TV Club

How Many IQ points has Bobby Bacala Gained This Season?

Hey, Jeff:

You REALLY ARE obsessing about Jerry Shargel. I am sure he wishes he would have had as great an impact on the federal jury that convicted Peter Gotti as he has had on your psyche. But looking at the bright side, at least there’s a thread of continuity in your writing about The Sopranos, as opposed what’s been happening on the show this season. I’m beginning to think that the narrative arc that was supposed to start the first week and end at Week 13 has been altered a bit. It will end at Week 23, after next season. I guess HBO/David Chase need 10 more shows, along with a couple dozen more plots and subplots, to recoup the extra bucks that James Gandolfini and the other actors realized during the re-negotiations that we read about last year. (Not that there’s anything wrong with workers earning more money, mind you.) It seems that whatever grand finale Chase had envisioned for Week 13 will be delayed a bit.

As for last night’s show, I’m now rooting for Johnny Sack. Not only is he from New York, he’s the only Mafia boss in sight who’s behaving like a real gangster—telling Tony Soprano to fuck off, with his words, and by his deeds. First, he took the shipment of Vespa scooters and didn’t share the load with the Jersey guys, then he let them stew all night as they waited for the load that never came. Then, during his meeting with Tony, who complained that the scenario at the Port of Newark couldn’t possibly have happened the way Johnny Sack had explained, Sack dismissed Tony completely: “A lot of things didn’t happen that seemed like they happened. Your cousin didn’t whack Joey Peeps. The Vespas never got into my hands,” he sneered, giving more respect to the guy who had just washed his car than to Tony. Carry that scene out to its logical conclusion, and cousin Tony Blundetto gets whacked next week.

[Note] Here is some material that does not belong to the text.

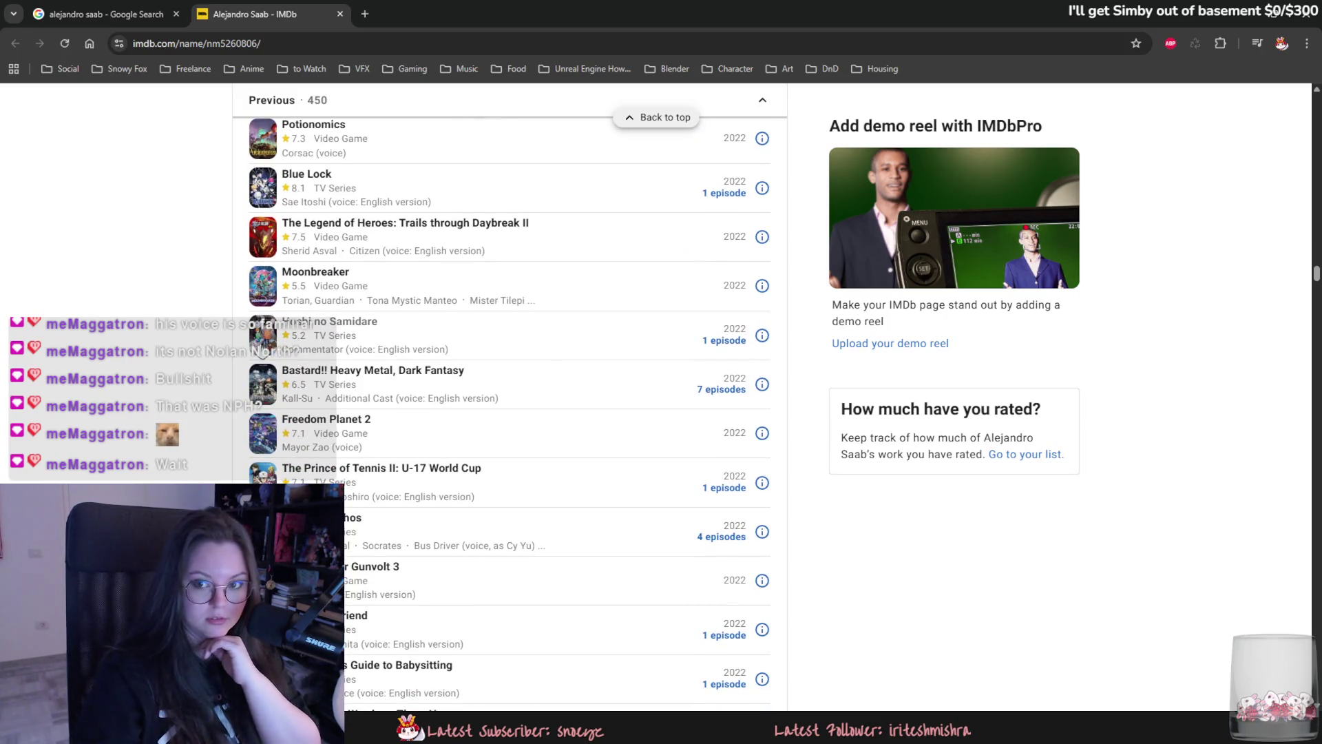
scroll(262, 342, "down", 2)
scroll(262, 343, "down", 2)
scroll(281, 196, "down", 5)
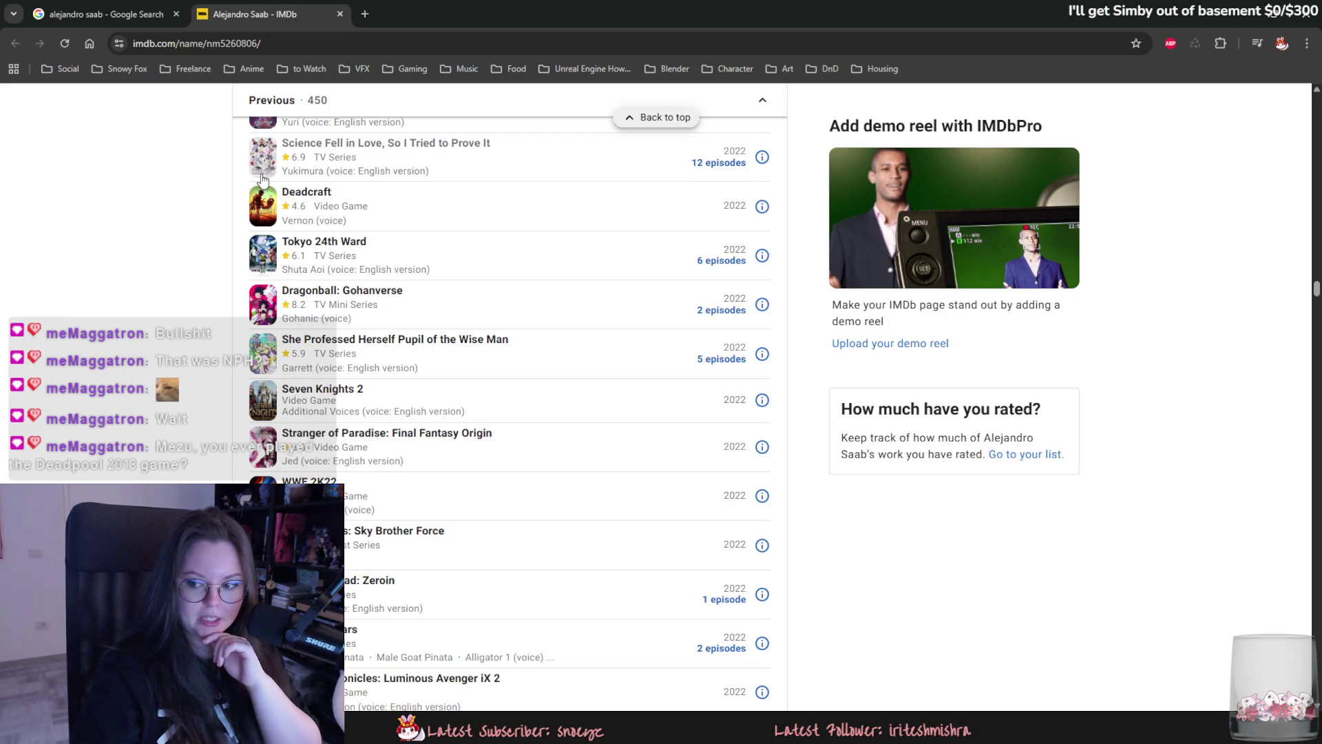
key("ctrl+w")
key("alt+Tab")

Meanwhile, as Tony S. wimps out in his escalating feud with Johnny Sack, he’s all lovey-dovey with one cousin (Tony B.) who has dragged him into a no-win feud with a New York mob boss, and he’s abusing Christopher, who was formerly his No. 1 Cousin, driving him to the brink of cooperating with the FBI. But he behaved like a tough guy by smacking the pool table in the Bada Bing; with the hapless bartender/stooge at the strip joint; and as you said, Jeff, with his poor screwed up sister Janice, whose outbursts, both at the soccer field and at her therapy session, did provide some comic relief. (And now that you mention it, Bobby Bacala does seem to have gained some intelligence this season.) But I can’t agree with you that poor Janice is the “least pleasant character” in the cast. That’s got to be her brother Tony.

And while I’ve always been an outspoken fan of Dr. Melfi, her sessions with Tony, except for an occasional funny line, just aren’t working for me any more. She keeps trying to extract whatever is left of Tony’s conscience, which, like his brain when it comes to his Mafia business, seems to have shrunk to the size of a pea.